Le député PP au Parlement Santi Rodríguez a assuré que les Cs sont libres d’assister aux manifestations et que le PP « a préféré l’être » tandis que le leader du PP à la mairie de Barcelone, Josep Bou, a affirmé qu’il ne comprend pas l’absence d’oranges en plus de revendiquer l’unité du constitutionnalisme : « Nous avons une relation exquise avec eux et aussi avec le PSC. Les représentants du PP ont également accusé la Generalitat de « maintenir l’hostilité contre une partie très importante des Catalans », et le président du gouvernement, Pedro Snchez, d’ignorer ces Catalans.

Ambiance festive

La manifestation s’est déroulée sans incident dans le centre de Barcelone et sur la Plaza Catalua les parlements officiels ont eu lieu, ainsi que la foire des entités constitutionnelles et des partis, et une offrande florale a été livrée à la Virgen del Pilar. Javier Mejino a assuré qu’après la pandémie il était « nécessaire » que les gens descendent dans la rue et que l’appel était une manière de montrer le « jumelage de tous dans la lutte en faveur de la Constitution en Catalogne et de la défense de l’Espagne ». En outre, il a fait remarquer que la baisse de la mobilisation du mouvement indépendantiste ne conditionne pas les actes en faveur de l’unité de l’Espagne que la plateforme promeut puisqu’ils sont toujours là pour « défendre le constitutionnalisme ».

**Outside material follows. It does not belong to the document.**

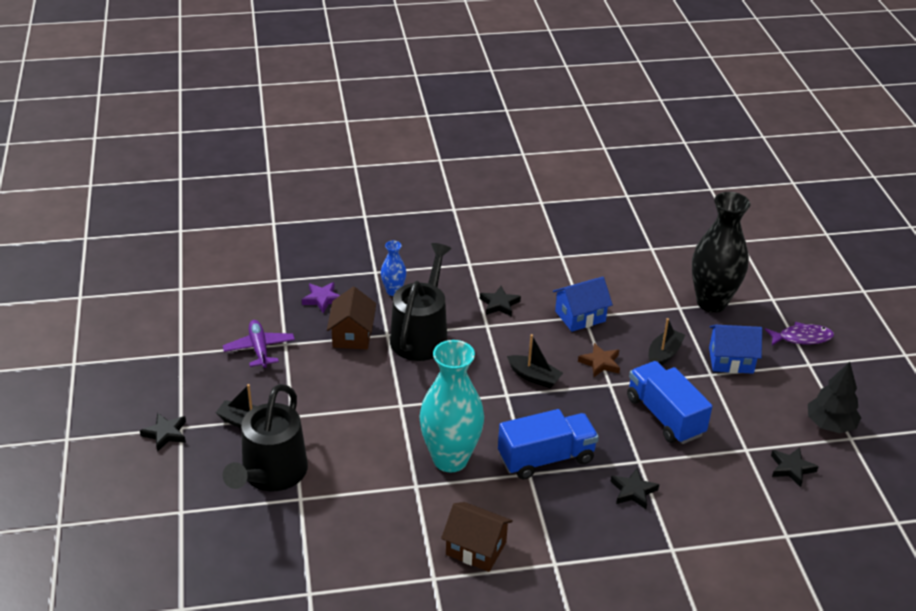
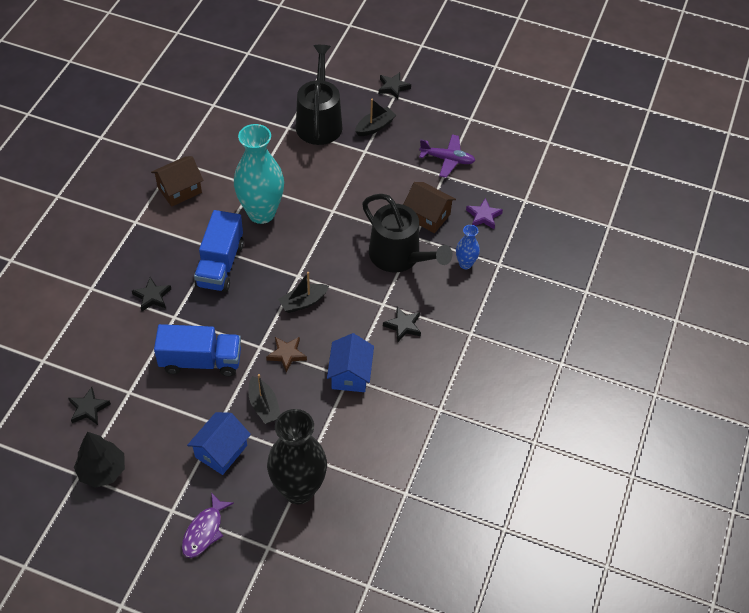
camera: 120 degrees right, 15 degrees up
black watering can [223,384,308,491] -> black watering can turned 45 degrees clockwise [296,45,343,145]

Dans le manifeste signé par les entités qui alimentent la plate-forme, il a été assuré que Barcelone est le meilleur scénario pour ce 12-O puisque « c’est le seul acte sans profil institutionnel » et il a été ajouté qu' »aucun gouvernement ne peut rabaisser la patrie commune des Espagnols « en plus de prétendre » s’associer « pour demander le respect des symboles espagnols tels que les institutions, la langue ou la législation en vigueur.

Des centaines de danseurs de divers pays d’Amérique latine, représentés par leurs drapeaux, ont également assisté à l’événement pour montrer leurs danses. De plus, avant la marche, quelque 200 personnes convoquées par Somatemps, Unidad Hispanista et la Fondation Denaes se sont rendues pour faire une gerbe au monument de Colomb à Barcelone, auquel se sont joints Vox et Catalua Suma pour l’Espagne à l’occasion de Hispanic Heritage. Jour. .

Rien à fêter

Inconscient des événements festifs du 12-O, le gouvernement a annoncé qu’il fonctionnait normalement et son porte-parole a assuré que l’administration catalane « ne partage pas l’importance d’un parti qui ne représente pas la majorité des Catalans » car ils le considèrent comme étant « l’anniversaire d’un génocide ». C’est pourquoi il a ajouté qu' »aujourd’hui, il n’y a rien à célébrer ».

Précisément quelque 200 personnes convoquées par la gauche indépendantiste et la CDR ont manifesté dans le centre de Barcelone contre la Journée de l’Hispanidad car ils la considèrent comme allant contre « l’espagnol, toujours main dans la main avec le fascisme et l’oppression des peuples, célèbre et glorifie l’extermination, le pillage et la soumission, « en référence à la conquête de l’Amérique. Les manifestants ont tenté d’aller protester contre la présence de l’extrême droite à Montjuic mais un cordon de police des Mossos d’Esquadra a bloqué leur passage. Dans l’après-midi, des marches sont prévues à Barcelone et dans d’autres villes.